--- START ---
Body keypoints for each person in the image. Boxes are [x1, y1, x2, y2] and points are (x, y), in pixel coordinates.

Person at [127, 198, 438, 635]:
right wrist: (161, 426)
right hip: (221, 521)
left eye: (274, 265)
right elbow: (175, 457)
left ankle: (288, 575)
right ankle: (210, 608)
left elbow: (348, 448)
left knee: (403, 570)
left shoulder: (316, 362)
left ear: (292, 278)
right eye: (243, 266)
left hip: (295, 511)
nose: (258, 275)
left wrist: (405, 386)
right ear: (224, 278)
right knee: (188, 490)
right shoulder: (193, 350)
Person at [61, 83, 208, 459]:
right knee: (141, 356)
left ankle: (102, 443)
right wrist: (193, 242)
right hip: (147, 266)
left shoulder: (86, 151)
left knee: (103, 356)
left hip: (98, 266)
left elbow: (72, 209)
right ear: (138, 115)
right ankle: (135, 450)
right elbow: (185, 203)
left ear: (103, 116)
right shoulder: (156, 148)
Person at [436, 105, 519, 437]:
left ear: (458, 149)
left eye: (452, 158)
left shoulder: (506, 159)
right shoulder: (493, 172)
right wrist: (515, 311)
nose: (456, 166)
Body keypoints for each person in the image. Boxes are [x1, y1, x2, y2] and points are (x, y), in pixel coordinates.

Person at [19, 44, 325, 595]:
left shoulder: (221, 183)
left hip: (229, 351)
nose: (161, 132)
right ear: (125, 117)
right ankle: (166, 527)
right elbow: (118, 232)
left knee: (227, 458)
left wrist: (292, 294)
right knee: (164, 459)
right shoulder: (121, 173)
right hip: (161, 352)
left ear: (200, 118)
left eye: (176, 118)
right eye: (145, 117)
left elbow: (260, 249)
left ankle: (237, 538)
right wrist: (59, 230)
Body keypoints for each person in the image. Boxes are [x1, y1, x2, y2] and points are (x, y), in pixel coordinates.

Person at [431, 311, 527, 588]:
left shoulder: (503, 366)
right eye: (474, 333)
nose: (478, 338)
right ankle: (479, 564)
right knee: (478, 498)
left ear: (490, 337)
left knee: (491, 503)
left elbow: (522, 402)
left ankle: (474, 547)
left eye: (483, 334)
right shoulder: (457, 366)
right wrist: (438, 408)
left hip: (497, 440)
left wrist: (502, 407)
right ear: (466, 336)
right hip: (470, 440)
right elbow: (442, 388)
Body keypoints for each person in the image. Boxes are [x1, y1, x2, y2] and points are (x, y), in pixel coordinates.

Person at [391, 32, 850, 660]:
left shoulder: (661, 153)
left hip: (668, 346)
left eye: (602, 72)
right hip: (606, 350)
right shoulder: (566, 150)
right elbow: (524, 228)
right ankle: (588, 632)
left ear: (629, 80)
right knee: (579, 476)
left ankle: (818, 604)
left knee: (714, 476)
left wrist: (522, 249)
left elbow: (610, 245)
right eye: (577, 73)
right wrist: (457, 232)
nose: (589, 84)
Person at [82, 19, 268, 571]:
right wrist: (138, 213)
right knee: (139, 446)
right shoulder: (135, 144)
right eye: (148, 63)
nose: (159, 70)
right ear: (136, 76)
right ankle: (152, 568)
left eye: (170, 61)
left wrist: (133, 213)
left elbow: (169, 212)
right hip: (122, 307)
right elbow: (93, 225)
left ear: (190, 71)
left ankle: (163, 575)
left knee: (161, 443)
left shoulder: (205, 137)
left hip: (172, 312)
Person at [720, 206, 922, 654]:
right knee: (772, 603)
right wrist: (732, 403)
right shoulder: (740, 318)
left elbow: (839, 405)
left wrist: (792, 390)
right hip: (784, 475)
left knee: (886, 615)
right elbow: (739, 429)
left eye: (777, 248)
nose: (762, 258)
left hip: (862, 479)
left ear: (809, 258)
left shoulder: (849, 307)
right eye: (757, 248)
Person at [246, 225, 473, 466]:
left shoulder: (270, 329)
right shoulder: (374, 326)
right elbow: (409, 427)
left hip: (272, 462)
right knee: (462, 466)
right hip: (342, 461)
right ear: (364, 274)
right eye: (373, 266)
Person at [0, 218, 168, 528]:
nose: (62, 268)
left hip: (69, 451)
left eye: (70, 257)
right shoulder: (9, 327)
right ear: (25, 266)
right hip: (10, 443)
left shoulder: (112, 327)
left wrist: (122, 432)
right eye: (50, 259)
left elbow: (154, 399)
--- END ---
Exercise:
Return the lines above, from the one containing "left eye: (70, 257)" to the end, exactly as they stand.

Output of the exercise:
left eye: (70, 257)
right shoulder: (9, 327)
right ear: (25, 266)
right hip: (10, 443)
left shoulder: (112, 327)
left wrist: (122, 432)
right eye: (50, 259)
left elbow: (154, 399)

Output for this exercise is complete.